[WHAT TO PRODUCE] In the copy, include every entry exactly but none of the images.

★ ★ ★ ★ ★ ★ ★

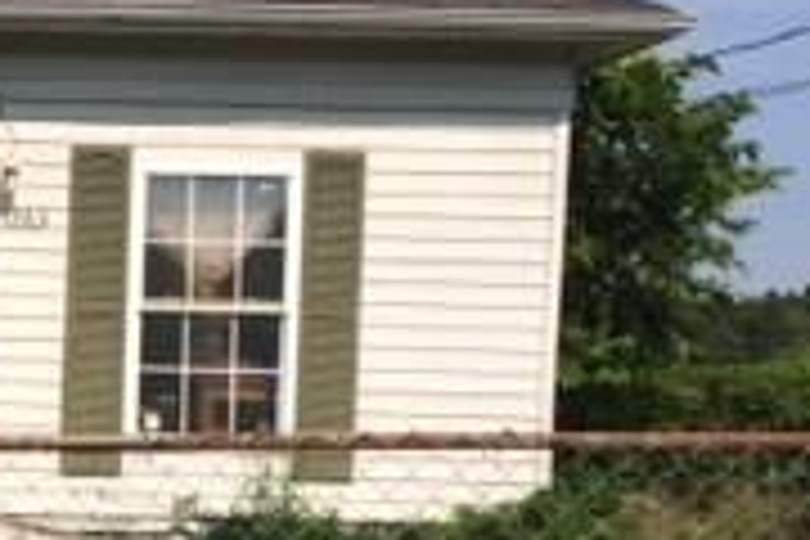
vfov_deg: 12.7
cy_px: 513
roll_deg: -2.8
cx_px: -274
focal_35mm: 107
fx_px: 2407
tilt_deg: -4.4
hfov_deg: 17.7
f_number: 2.2
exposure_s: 1/3165
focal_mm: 4.15
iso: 32
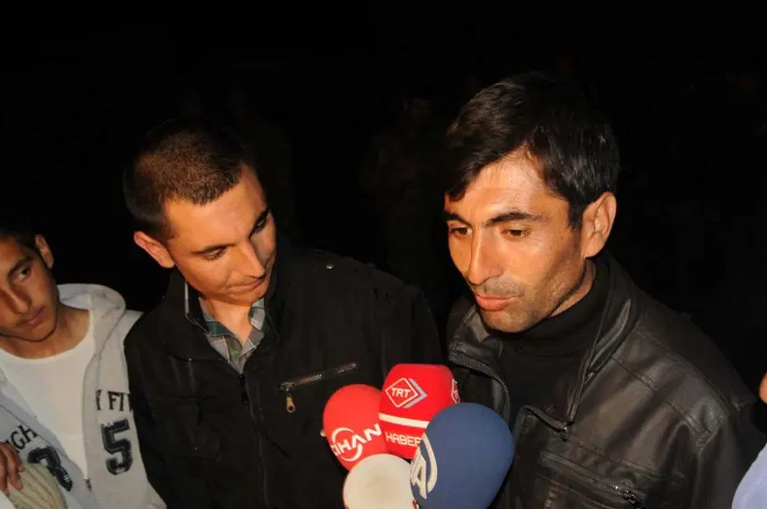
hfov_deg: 50.7
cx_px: 402
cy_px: 249
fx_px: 809
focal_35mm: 38
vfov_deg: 35.0
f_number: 5
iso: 800
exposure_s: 1/60
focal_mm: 24
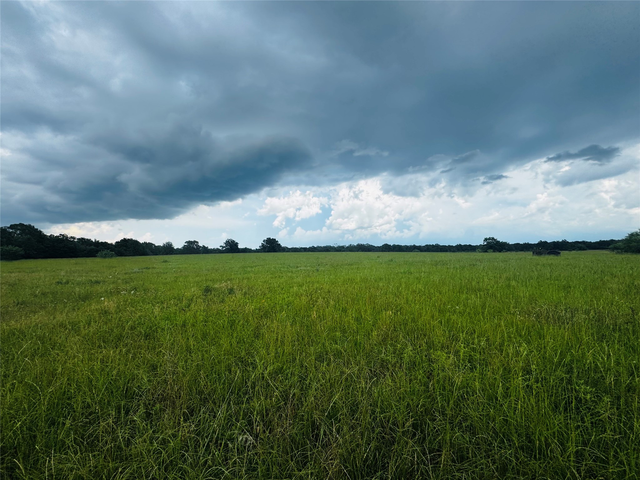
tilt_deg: +2.7
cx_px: 320
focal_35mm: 14
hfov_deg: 102.1
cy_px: 240
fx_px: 259
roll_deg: +1.8
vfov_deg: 85.7
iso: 50
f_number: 2.2
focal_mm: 2.22
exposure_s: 1/1299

★ ★ ★ ★ ★ ★ ★

[SOLUTION BELOW]
vfov_deg: 12.7
cy_px: 513
roll_deg: -2.8
cx_px: -274
focal_35mm: 107
fx_px: 2407
tilt_deg: -4.4
hfov_deg: 17.7
f_number: 2.2
exposure_s: 1/3165
focal_mm: 4.15
iso: 32
hfov_deg: 50.7
cx_px: 402
cy_px: 249
fx_px: 809
focal_35mm: 38
vfov_deg: 35.0
f_number: 5
iso: 800
exposure_s: 1/60
focal_mm: 24
tilt_deg: +2.7
cx_px: 320
focal_35mm: 14
hfov_deg: 102.1
cy_px: 240
fx_px: 259
roll_deg: +1.8
vfov_deg: 85.7
iso: 50
f_number: 2.2
focal_mm: 2.22
exposure_s: 1/1299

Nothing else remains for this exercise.